L’éco-conduite dans les flottes de véhicules: un pari impossible ?

Le marché des flottes automobiles a connu une très forte croissance ces dix dernières années, avec un pic à +8,1% des immatriculations sur la seule année 2016. Cette croissance s’est un peu tassée en 2017 et 2018, et le secteur a même connu un léger recul au dernier trimestre de l’année dernière, quelques mois après l’entrée en vigueur des normes WLTP. Le rebond n’a cependant pas tardé, avec pour l’instant une hausse de 8,76% des immatriculations durant les neuf premiers mois de l’année 2019 (soit 652 121 véhicules entre janvier et septembre 2019).

Les flottes de véhicules s’adressaient historiquement aux grandes entreprises (plus de 90% d’entre elles en ont), mais l’offre s’est beaucoup démocratisée ces dernières années avec les LLD (Location Longue Durée), et les PME sont de plus en plus nombreuses à y recourir.

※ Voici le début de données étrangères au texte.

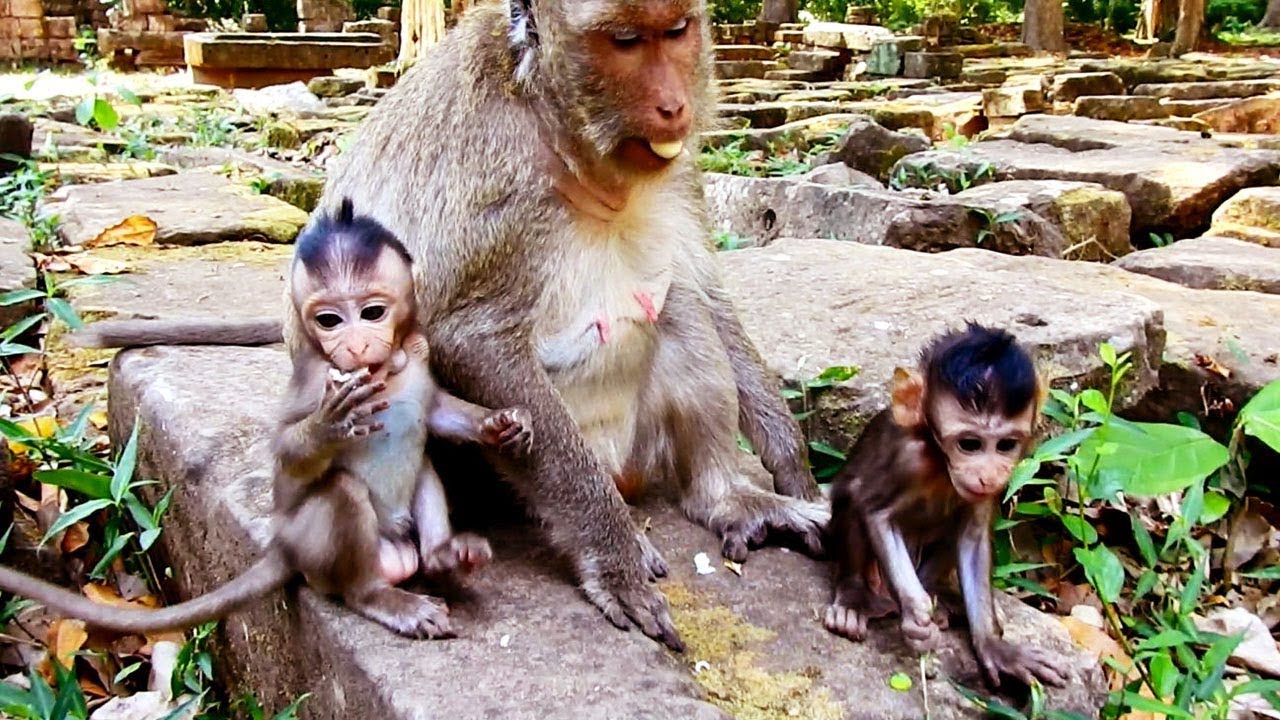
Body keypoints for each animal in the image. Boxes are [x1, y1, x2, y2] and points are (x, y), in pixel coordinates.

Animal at [0, 200, 534, 639]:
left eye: (372, 312)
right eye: (329, 320)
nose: (356, 344)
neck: (388, 370)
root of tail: (285, 546)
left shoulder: (419, 355)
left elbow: (435, 411)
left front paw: (499, 425)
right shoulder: (316, 379)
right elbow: (288, 453)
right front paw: (326, 427)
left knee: (421, 465)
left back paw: (444, 556)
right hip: (320, 550)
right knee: (343, 499)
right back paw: (382, 599)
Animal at [66, 0, 830, 652]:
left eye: (676, 32)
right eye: (624, 42)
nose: (674, 104)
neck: (564, 131)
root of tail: (628, 473)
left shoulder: (679, 168)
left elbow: (706, 289)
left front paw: (793, 467)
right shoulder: (494, 173)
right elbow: (464, 335)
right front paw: (613, 559)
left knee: (678, 307)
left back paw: (728, 499)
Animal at [823, 323, 1068, 689]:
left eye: (1006, 445)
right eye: (969, 444)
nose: (988, 474)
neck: (939, 461)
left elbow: (974, 535)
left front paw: (993, 646)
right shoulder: (908, 459)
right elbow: (875, 512)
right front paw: (915, 615)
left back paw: (941, 594)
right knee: (853, 496)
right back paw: (854, 596)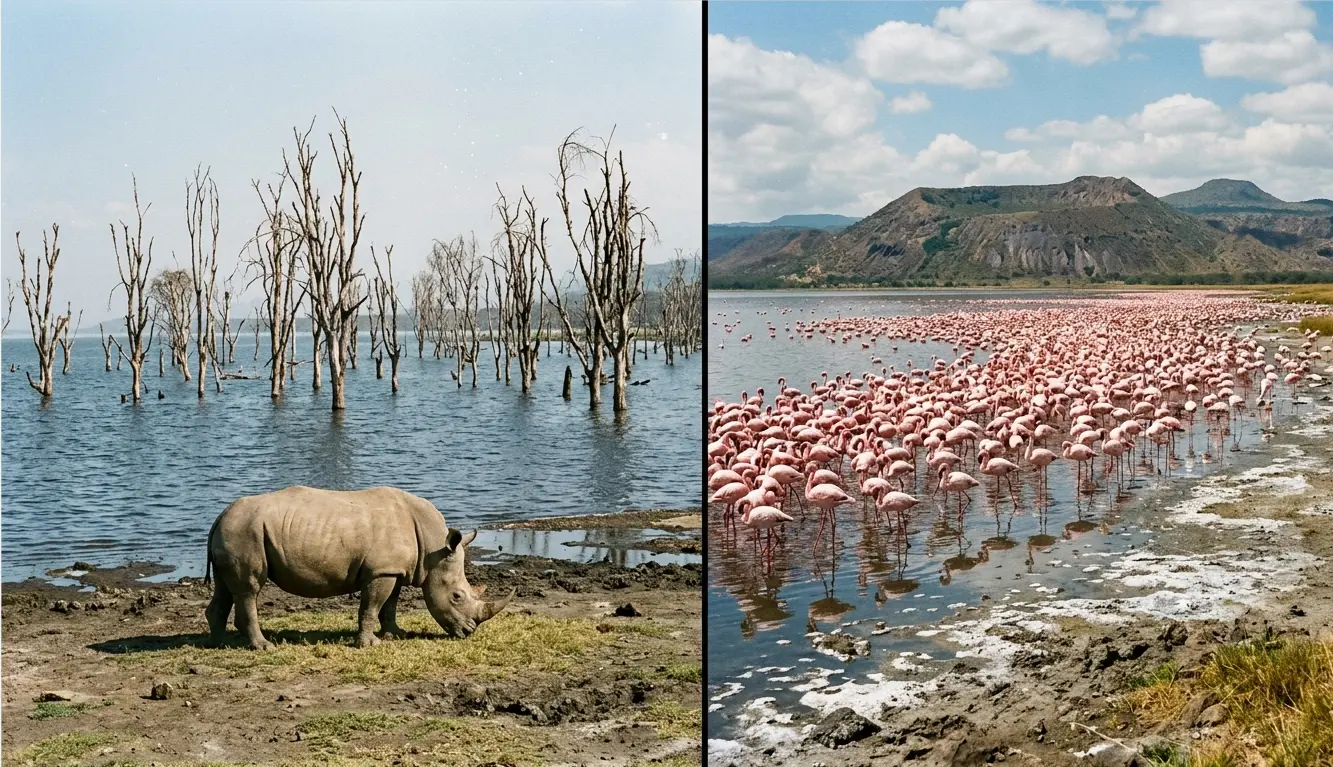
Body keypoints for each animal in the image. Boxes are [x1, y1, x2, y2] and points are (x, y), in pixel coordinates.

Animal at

La prise de conscience écologique, les pénalités fiscales pour les modèles les plus polluants, et les développements technologiques (petits moteurs moins gourmands et plus puissants) incitent par ailleurs les entreprises à renouveler leurs véhicules plus souvent.

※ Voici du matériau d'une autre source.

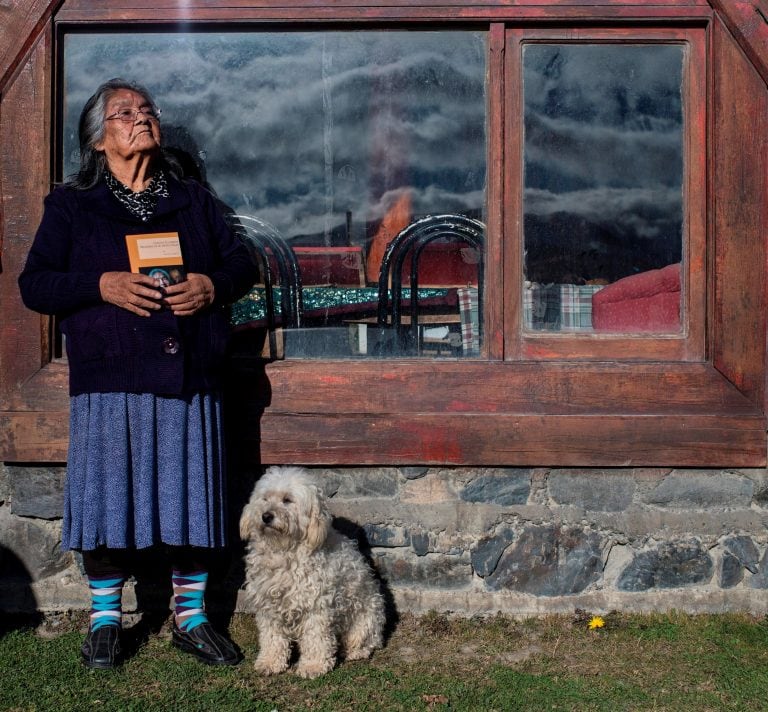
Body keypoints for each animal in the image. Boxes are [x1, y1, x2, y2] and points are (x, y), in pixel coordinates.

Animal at [238, 468, 384, 680]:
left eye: (287, 500)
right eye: (265, 498)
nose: (266, 516)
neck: (284, 551)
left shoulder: (316, 606)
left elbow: (316, 638)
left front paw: (313, 666)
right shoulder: (269, 606)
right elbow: (272, 637)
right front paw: (270, 662)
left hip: (366, 619)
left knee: (365, 642)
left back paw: (354, 651)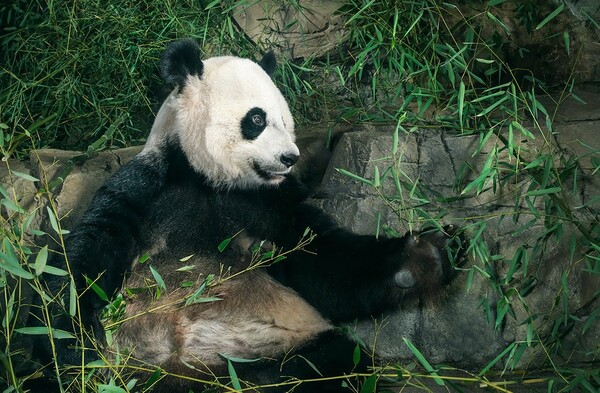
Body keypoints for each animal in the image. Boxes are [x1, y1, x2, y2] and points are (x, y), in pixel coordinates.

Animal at [36, 38, 460, 390]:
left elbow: (325, 263)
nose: (290, 157)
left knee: (330, 363)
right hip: (143, 363)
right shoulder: (148, 188)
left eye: (286, 120)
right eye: (257, 119)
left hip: (273, 344)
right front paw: (72, 348)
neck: (210, 180)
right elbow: (87, 261)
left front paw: (424, 258)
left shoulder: (273, 206)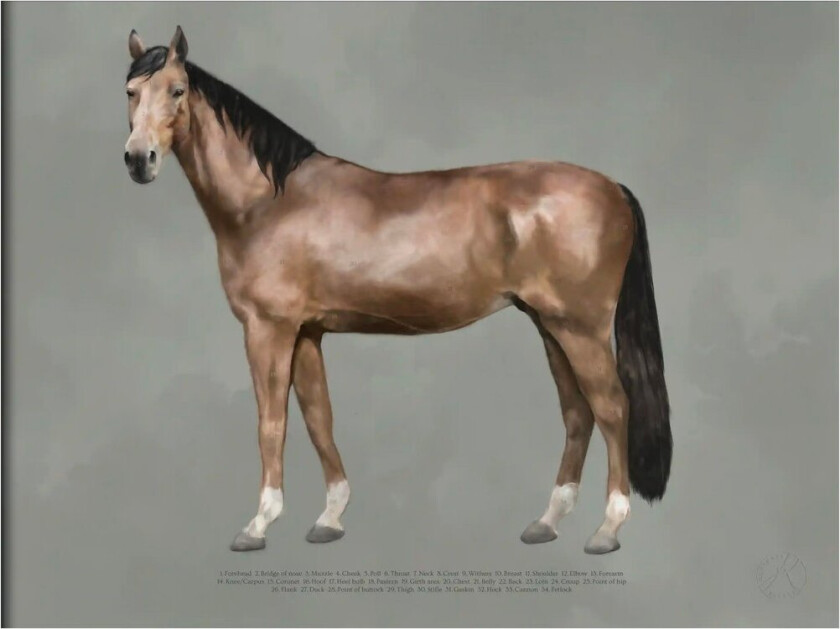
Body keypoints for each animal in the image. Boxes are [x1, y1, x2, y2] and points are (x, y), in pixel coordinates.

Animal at [123, 26, 672, 555]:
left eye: (177, 90)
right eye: (130, 91)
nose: (137, 160)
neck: (267, 203)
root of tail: (614, 188)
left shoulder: (268, 329)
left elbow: (271, 423)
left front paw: (258, 525)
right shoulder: (307, 332)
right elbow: (318, 418)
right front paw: (330, 519)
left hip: (580, 328)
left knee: (612, 408)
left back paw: (607, 528)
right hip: (549, 324)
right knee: (577, 413)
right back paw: (546, 523)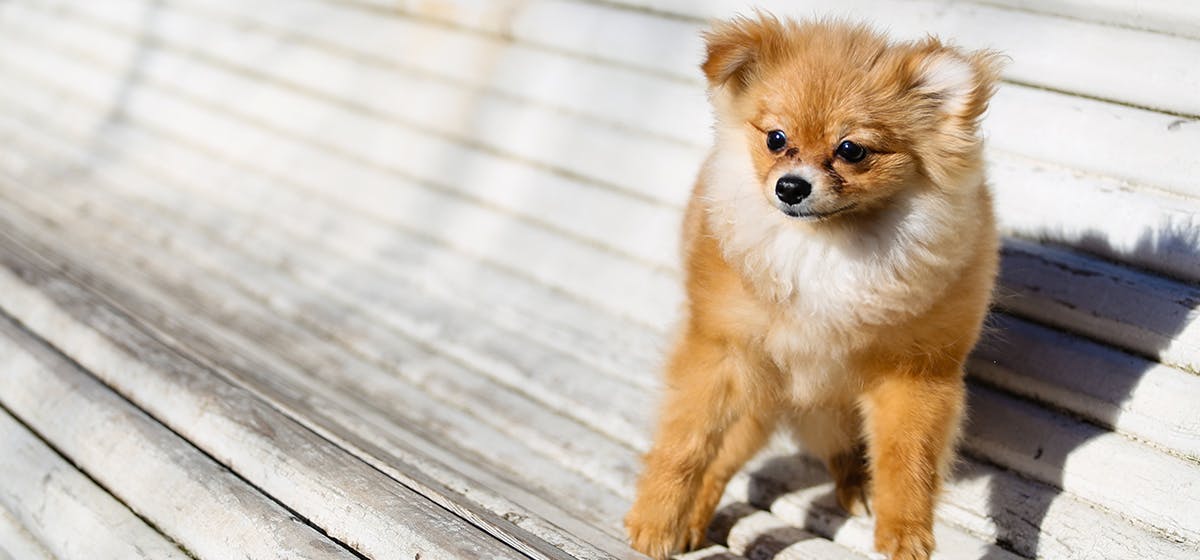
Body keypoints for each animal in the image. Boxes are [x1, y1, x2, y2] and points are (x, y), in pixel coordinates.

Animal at [624, 15, 998, 558]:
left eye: (851, 150)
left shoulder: (917, 374)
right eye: (776, 139)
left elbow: (908, 460)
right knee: (721, 459)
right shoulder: (722, 353)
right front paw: (657, 520)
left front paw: (905, 533)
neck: (824, 246)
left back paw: (857, 486)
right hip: (756, 400)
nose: (791, 186)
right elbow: (686, 443)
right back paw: (692, 520)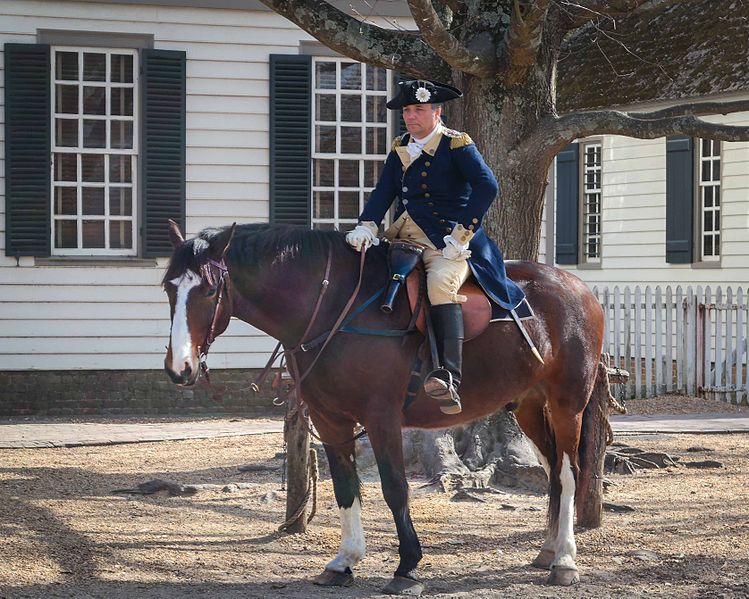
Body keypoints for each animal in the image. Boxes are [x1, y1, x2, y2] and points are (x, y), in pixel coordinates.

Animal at [164, 220, 608, 596]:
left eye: (208, 290)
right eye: (169, 288)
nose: (178, 368)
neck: (334, 305)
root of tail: (578, 287)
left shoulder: (381, 418)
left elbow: (395, 488)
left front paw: (407, 567)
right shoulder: (330, 421)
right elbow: (345, 487)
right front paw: (344, 562)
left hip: (567, 403)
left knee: (568, 472)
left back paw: (565, 561)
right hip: (531, 407)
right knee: (552, 471)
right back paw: (548, 551)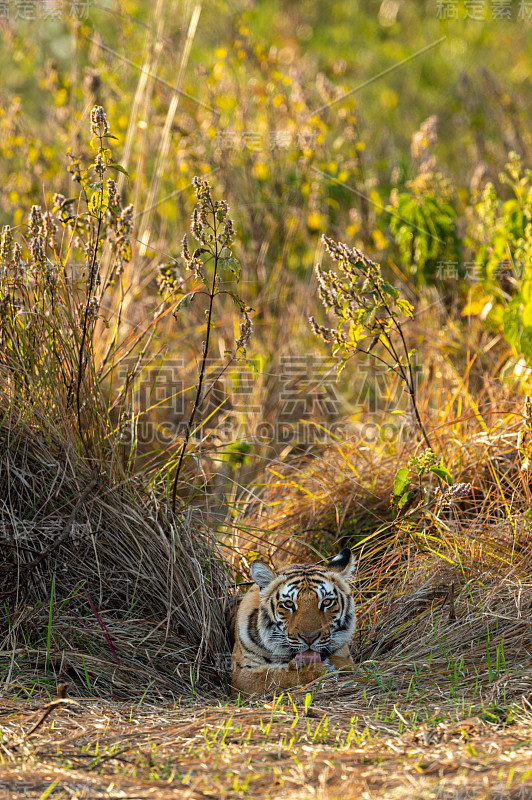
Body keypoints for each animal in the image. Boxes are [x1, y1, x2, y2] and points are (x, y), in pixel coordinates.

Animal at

Le marché connaît également une mutation importante. Historiquement, les flottes étaient essentiellement composées de voitures roulant au diesel (93,9% des véhicules d’entreprise en 2012!). Cette proportion a diminué de 20 points de pourcentage en quelques années, avec 72,9% des immatriculations LLD en 2018 qui sont des diesel. Les grands gagnants sont l’essence, boostée par les changements de fiscalité mais aussi par le développement de moteurs plus économes, et les véhicules hybrides et électriques (qui malheureusement sont encore marginaux dans les flottes, environ 5% à eux deux).

La prise de conscience écologique entraîne également un intérêt pour l’éco-conduite, avec le développement d’offres professionnelles permettant d’optimiser la gestion de sa flotte. Il faut dire que jusqu’à présent, les utilisateurs des voitures de flottes n’avaient pas forcément les bons incitants à avoir la conduite la plus écologique. L’entretien étant inclus dans les LLD et les véhicules renouvelés régulièrement, avoir une conduite souple et préserver son moteur n’étaient pas toujours la priorité des conducteurs. Ce qui, a grande échelle, présente un enjeu écologique. C’est encore pire pour les bénéficiaires de cartes essence, qui ne chercheront souvent pas à minimiser leur consommation.

Pour répondre à ces défis, il serait donc bon de sensibiliser les conducteurs et les gestionnaires de flottes. Des solutions professionnelles arrivent heureusement sur le marché, par exemple Masternaut de Michelin. Ces solutions enregistrent les comportements de conduite, les analysent, et présentent des pistes d’amélioration (pour diminuer la consommation et les rejets de CO2, éviter les vitesses excessives, diminuer le risque d’accident, etc).

Ces technologies présentent un intérêt pour :

  • l’environnement et la santé publique: avec des conducteurs sensibilisés à l’éco-conduite, c’est moins de gaz nocifs rejetés dans l’atmosphère, et une conduite moins dangereuse pour les autres usagers.
  • la sécurité du conducteur lui-même, avec un risque d’accident diminué.
  • les coûts du gestionnaire de la flotte, dont les dépenses en entretien, assurance, et carburant diminuent.

Avoir une flotte de véhicules dont les utilisateurs finaux adoptent une conduite responsable semble donc possible, grâce aux évolutions technologiques, et l’on surveillera l’évolution de ce marché tout juste émergent et bienvenu.